If you are invoking jhove
(Unix/Linux) or
jhove.bat
(Windows) from the command line, then add the
path to the parser jar file to EXTRA_JARS
.
If you have been invoking JhoveViewer.jar by double-clicking
it, you will need to create a command line file to run it with
a third-party XML parser. The simplest way to do this is to
make a modified copy of jhove
or jhove.bat
and change the line which runs JHOVE (the last line of the file) to:
${JAVA} -classpath $CP JhoveView
(Unix/Linux)
or
%JAVA% -classpath %CP% JhoveView
(Windows)
Then make the changes as with command line JHOVE.
If you are currently invoking JHOVE with a custom command-line script
that uses the java -jar
option, your classpath will not
be recognized. Instead, put JhoveApp.jar or JhoveViewer.jar into your
classpath and invoke the main class, Jhove
or
JhoveView
. For example:
java -classpath bin/xerces-impl.jar:bin/JhoveApp.jar Jhove [parameters]
3. Specify the parser class in your command line or configuration file.
The class to specify must be a subclass of org.xml.sax.XMLReader
.
If you're using Xerces and not creating your own subclass, this would
usually be org.apache.xerces.parsers.SAXParser
.
In the JHOVE command line, you would specify this as
-x [sax-class]
You can do this permanently by setting the value of $ARGS
in
the jhove
or jhove.bat
script file. Ignore
the warning against not editing below the line.
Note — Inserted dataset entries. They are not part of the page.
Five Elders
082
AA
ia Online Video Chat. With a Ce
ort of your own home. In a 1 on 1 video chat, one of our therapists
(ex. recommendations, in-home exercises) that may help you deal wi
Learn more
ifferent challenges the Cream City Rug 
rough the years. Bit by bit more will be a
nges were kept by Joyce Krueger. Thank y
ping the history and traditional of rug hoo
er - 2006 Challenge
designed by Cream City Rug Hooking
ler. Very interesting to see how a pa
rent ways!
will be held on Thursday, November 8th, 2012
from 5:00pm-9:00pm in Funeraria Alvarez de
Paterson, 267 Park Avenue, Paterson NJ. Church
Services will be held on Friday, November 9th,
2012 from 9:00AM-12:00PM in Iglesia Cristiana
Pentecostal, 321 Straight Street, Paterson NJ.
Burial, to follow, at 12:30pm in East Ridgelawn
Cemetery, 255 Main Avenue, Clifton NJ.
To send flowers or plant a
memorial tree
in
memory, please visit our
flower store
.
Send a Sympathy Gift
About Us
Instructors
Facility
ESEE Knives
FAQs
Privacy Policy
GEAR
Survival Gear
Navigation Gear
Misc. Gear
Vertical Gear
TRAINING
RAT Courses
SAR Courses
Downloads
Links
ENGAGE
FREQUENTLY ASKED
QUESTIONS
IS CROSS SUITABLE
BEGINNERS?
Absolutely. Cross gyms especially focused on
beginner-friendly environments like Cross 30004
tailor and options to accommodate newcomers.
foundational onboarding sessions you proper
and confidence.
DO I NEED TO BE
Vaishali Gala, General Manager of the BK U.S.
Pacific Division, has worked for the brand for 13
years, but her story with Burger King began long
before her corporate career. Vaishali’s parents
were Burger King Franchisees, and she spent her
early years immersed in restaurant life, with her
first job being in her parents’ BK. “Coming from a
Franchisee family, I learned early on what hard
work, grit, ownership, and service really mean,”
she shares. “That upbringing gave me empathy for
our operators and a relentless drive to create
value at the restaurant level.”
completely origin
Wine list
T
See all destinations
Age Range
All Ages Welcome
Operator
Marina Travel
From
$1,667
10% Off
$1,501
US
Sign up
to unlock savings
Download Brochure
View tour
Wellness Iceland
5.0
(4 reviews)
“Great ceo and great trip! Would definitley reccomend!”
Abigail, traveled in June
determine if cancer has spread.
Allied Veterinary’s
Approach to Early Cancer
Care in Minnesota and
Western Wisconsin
Alternatively, you can specify the name of the parser in the
Java properties used by the application. The name of the property
is edu.harvard.hul.ois.jhove.saxClass
. This can be
specified in the command line, e.g.,
java -Dedu.harvard.hul.ois.jhove.saxClass=org.apache.xerces.parsers.SAXParser ...
Since the viewer does not recognize JHOVE command line parameters, you must use a property to specify the parser when running the viewer.